When you reach the line containing "GA stratified by" in the records below, start copying exactly, and stop once you have copied the line containing "southeastern and central-western regions and".

-------------------------

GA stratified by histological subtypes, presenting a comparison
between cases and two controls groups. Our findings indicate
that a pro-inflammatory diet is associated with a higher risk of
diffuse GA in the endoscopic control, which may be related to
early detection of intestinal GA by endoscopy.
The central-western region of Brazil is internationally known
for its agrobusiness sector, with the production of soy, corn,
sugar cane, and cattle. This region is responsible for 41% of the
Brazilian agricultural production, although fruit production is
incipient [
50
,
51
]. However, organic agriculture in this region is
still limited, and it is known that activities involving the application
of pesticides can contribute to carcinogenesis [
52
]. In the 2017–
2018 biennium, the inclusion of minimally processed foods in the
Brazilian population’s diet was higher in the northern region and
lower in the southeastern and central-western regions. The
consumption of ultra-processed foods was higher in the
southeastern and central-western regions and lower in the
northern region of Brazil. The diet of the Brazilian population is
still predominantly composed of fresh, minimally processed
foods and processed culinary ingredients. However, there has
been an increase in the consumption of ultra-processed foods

-------------------------

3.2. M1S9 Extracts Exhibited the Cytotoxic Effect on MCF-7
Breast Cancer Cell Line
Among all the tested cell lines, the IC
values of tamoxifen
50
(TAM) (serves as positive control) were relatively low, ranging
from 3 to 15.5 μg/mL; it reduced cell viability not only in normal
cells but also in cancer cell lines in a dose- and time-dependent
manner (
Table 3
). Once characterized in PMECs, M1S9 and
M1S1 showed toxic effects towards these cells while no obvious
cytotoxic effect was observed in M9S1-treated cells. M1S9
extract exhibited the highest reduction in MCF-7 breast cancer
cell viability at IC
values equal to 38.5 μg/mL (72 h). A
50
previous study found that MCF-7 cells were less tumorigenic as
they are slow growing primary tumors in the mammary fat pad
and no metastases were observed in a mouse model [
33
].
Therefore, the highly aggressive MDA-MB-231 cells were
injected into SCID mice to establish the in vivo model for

-------------------------

* Task response
GA stratified by histological subtypes, presenting a comparison
between cases and two controls groups. Our findings indicate
that a pro-inflammatory diet is associated with a higher risk of
diffuse GA in the endoscopic control, which may be related to
early detection of intestinal GA by endoscopy.
The central-western region of Brazil is internationally known
for its agrobusiness sector, with the production of soy, corn,
sugar cane, and cattle. This region is responsible for 41% of the
Brazilian agricultural production, although fruit production is
incipient [
50
,
51
]. However, organic agriculture in this region is
still limited, and it is known that activities involving the application
of pesticides can contribute to carcinogenesis [
52
]. In the 2017–
2018 biennium, the inclusion of minimally processed foods in the
Brazilian population’s diet was higher in the northern region and
lower in the southeastern and central-western regions. The
consumption of ultra-processed foods was higher in the
southeastern and central-western regions and lower in the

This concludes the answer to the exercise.